The ideal sensor input–output function for rotation and acceleration sensors is linear and unbiased, meaning that the sensor output is zero when the sensor input is zero.

These are repeatable sensor output errors, unlike the zero‐mean random noise considered earlier. The same types of models apply to accelerometers and gyroscopes. Some of the more common types of sensor input–output errors are illustrated in Figure 3.5. These are listed for the specific panels:

1 bias, which is any nonzero sensor output when the input is zero;

2 scale factor error, usually due to manufacturing tolerances;

3 nonlinearity, which is present in most sensors to some degree;

4 scale factor sign asymmetry (often from mismatched push–pull amplifiers);

5 lock‐in, often due to mechanical stiction or (for ring laser gyroscopes) mirror backscatter; and

6 quantization error, inherent in all digitized systems.

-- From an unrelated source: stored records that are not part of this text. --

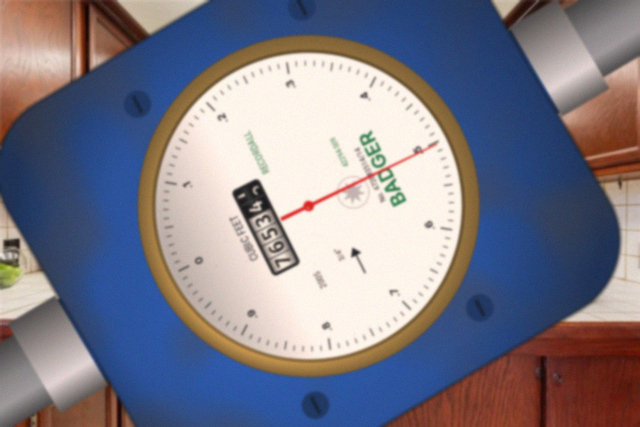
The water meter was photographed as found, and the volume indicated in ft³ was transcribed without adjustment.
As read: 765341.50 ft³
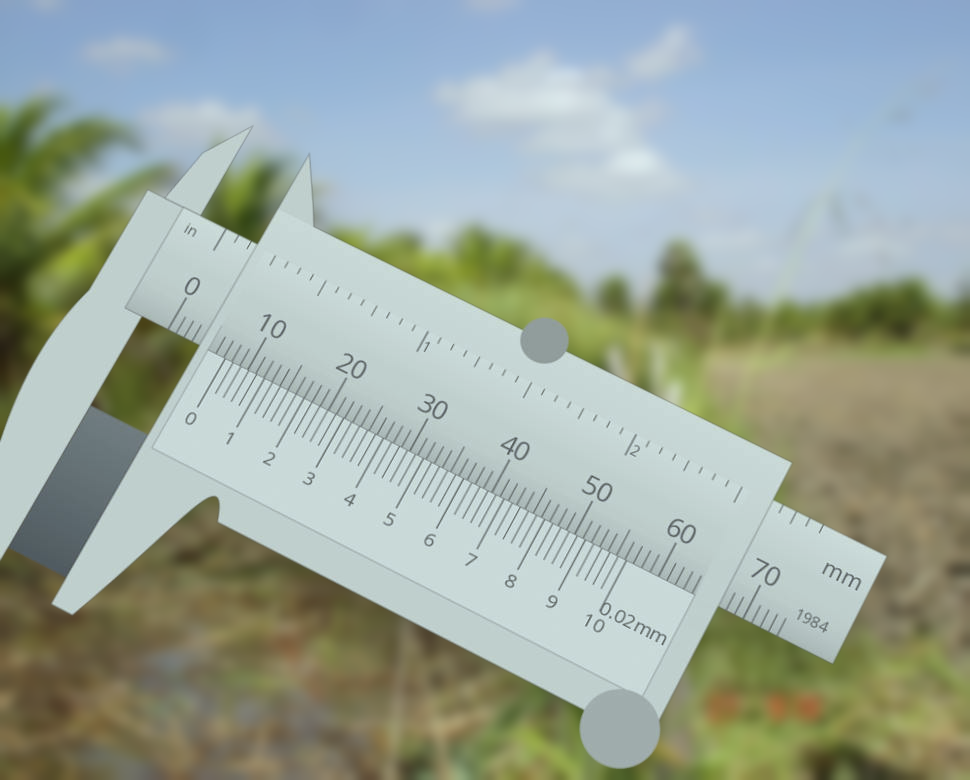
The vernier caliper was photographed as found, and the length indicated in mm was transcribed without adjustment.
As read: 7.2 mm
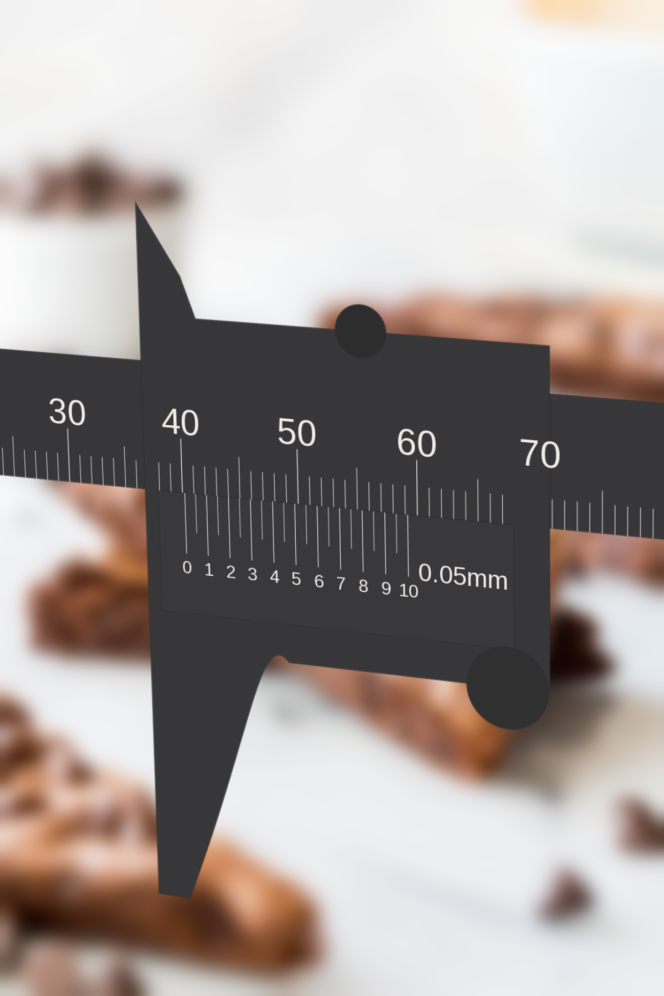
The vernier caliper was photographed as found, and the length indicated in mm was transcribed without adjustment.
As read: 40.2 mm
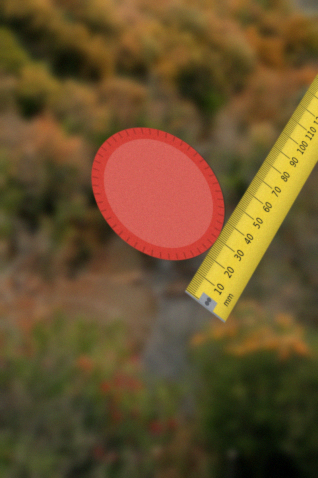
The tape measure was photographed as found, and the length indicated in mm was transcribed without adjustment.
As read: 60 mm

Theoretically, one can recover the sensor input from the sensor output so long as the input–output relationship is known and invertible. Lock‐in (or “dead zone”) errors and quantization errors are the only ones shown with this problem. The cumulative effects of both types (lock‐in and quantization) often benefit from zero‐mean input noise or dithering. Also, not all digitization methods have equal cumulative effects. Cumulative quantization errors for sensors with frequency outputs are bounded by one‐half least significant bit (LSB) of the digitized output, but the variance of cumulative errors from independent sample‐to‐sample A/D conversion errors can grow linearly with time.

In inertial navigation, integration turns white noise into random walks.